--- 作業内容 ---
本文で、中等度以上の慢性心膜液貯留の原因として多いと挙げられているものを答えよ。

--- 本文 ---
* * * *
内科学 第10版 の解説
慢性心膜液貯留と心タンポナーデ(心膜疾患)
原因・病因
急性心膜炎の原因とオーバーラップする.中等度以上の慢性心膜液貯留の原因としては特発性,腫瘍性,尿毒症性が多い.急激な発症は血液の心膜腔への流入が原因であり,心筋梗塞による心破裂,近位部の大動脈解離や真性大動脈瘤による大動脈破裂,外傷やカテーテル手技などの医療行為に基づくこともある.
病態生理
正常の心膜腔は若干の陰圧となっており,心膜液の軽度の増加は心膜腔内圧のわずかな変化により調節できるが,大量の心膜液が貯留すると心膜腔内圧は上昇する.そして内から心室壁にかかる心室拡張期圧と外からかかる心膜腔内圧の間の圧較差すなわち「心室壁を介した伸展圧」は減少する.これがゼロまで減少すると1回拍出量は急激に減少する.心拍出量と血圧は当初は反射性の血管収縮と頻脈により維持されるが,流入障害がさらに高度になるとショックになる.
* * * *
--- 抜粋データ ---
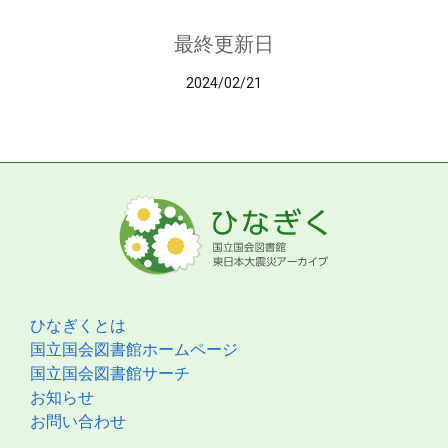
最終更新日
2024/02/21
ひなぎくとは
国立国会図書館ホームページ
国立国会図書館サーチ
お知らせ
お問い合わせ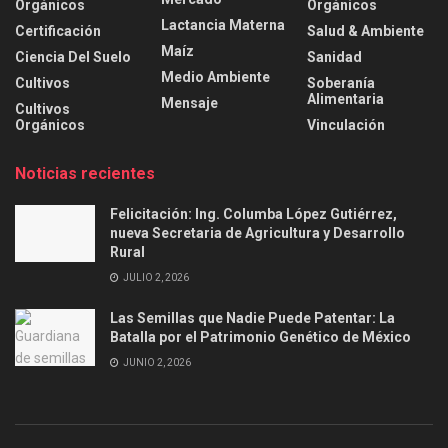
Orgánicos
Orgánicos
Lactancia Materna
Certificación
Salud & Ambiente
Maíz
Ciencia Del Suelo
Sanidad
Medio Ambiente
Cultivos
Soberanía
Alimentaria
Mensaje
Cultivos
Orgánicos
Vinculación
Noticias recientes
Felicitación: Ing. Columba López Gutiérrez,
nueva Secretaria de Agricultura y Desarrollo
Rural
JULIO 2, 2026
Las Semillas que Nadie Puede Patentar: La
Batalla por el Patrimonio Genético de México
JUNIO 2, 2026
* * * *
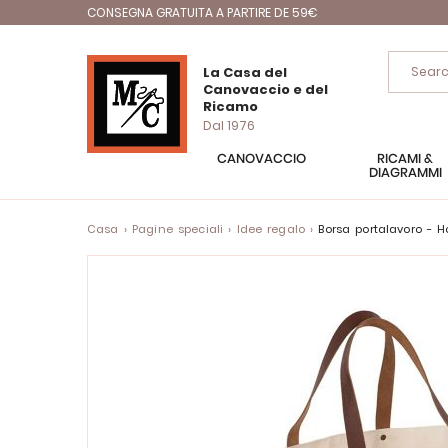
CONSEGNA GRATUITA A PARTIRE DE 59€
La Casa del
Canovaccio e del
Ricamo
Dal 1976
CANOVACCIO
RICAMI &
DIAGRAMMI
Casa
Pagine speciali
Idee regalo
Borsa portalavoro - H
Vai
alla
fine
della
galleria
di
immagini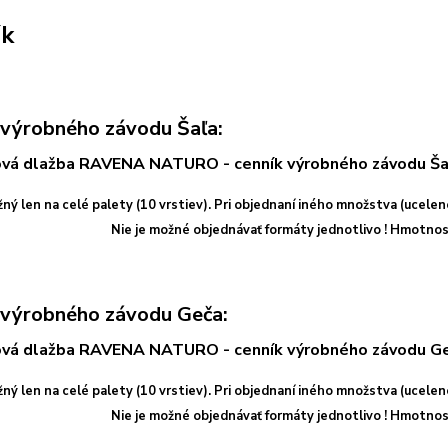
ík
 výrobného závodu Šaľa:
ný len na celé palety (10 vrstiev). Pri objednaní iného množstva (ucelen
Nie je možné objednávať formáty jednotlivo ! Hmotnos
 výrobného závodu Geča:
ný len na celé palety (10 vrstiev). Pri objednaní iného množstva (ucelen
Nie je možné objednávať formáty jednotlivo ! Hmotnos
* * * *
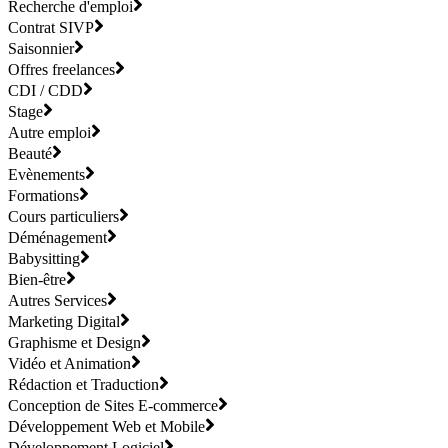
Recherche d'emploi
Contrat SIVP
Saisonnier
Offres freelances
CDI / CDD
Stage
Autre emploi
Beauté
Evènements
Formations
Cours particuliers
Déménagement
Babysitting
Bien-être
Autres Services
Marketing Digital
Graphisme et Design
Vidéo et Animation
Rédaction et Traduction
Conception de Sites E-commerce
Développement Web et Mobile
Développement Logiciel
* * * *
--- 出力結果 ---
特発性、腫瘍性、尿毒症性